## SELECTED EXCERPT:

# 21 jokes only history nerds will understand....



## The Hooded Claw (Oct 12, 2009)

http://www.buzzfeed.com/alexnaidus/amazingly-nerdy-history-jokes

Okay, someone finally sent me something worth a darn on my facebook account! These are good!


----------



## tessa (Nov 1, 2008)

enjoyed them very much !

tessa


----------



## cshoughton (Jul 10, 2013)

Lots of good ones in that post. Funny stuff. Thanks for sharing!

Craig


----------



## Ann in Arlington (Oct 27, 2008)

Yeah. . .this popped up on FB for me about a week ago. 

Still, I maintain there's no need to be a 'history nerd' -- just a reasonably well read and well rounded individual.

I particularly liked the roman ordering beer. . . . .


----------



## NapCat (retired) (Jan 17, 2011)

Giggle...My kind of humor...

Thanks for Sharing !


----------



## Clark Magnan (May 23, 2013)

Especially love the xkcd comic, but then, I usually do. 

Thanks for sharing.


----------



## spotsmom (Jan 20, 2011)

Groan...


----------



## Scheherazade (Apr 11, 2009)

And here's a giant joke that definitely takes some knowledge of the past to truly appreciate... http://www.collegehumor.com/facebook-history


----------



## Ann in Arlington (Oct 27, 2008)

Scheherazade said:


> And here's a giant joke that definitely takes some knowledge of the past to truly appreciate... http://www.collegehumor.com/facebook-history


O.k. That is. Epic. Just. Seriously Epic.


----------



## Grace Elliot (Mar 14, 2011)

Wonderful - definitely chuckle worthy.


----------



## NogDog (May 1, 2009)

Hmm...I guess I hadn't realized until now that I'm a history nerd. At least, I got all the jokes, even if some weren't incredibly funny to me.


----------



## AngryGames (Jul 28, 2013)

My wife is now your new best friend (she teaches AP US History / Human Geography / US Government at the high school level). 

Beware.


----------



## dkgould (Feb 18, 2013)

lol I had to read both of them all the way through.  That made my day, thanks!


----------

## SUPPLIED MATERIAL:
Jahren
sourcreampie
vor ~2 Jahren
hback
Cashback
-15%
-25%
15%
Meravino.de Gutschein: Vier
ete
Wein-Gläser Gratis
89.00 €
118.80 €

## WORK TASK 1:
Answer these questions about the history jokes thread:
(a) What subjects does AngryGames's wife teach?
(b) Which joke did Ann in Arlington particularly like?
(c) What did Clark Magnan especially love?
## WORK TASK 2:
Reproduce the history jokes thread between "Still, I maintain" and "ordering beer. . . . .", inclusive.

## RESPONSE AREA 1:
(a) AP US History, Human Geography, and US Government, at the high school level
(b) The Roman ordering beer
(c) The xkcd comic

## RESPONSE AREA 2:
Still, I maintain there's no need to be a 'history nerd' -- just a reasonably well read and well rounded individual.

I particularly liked the roman ordering beer. . . . .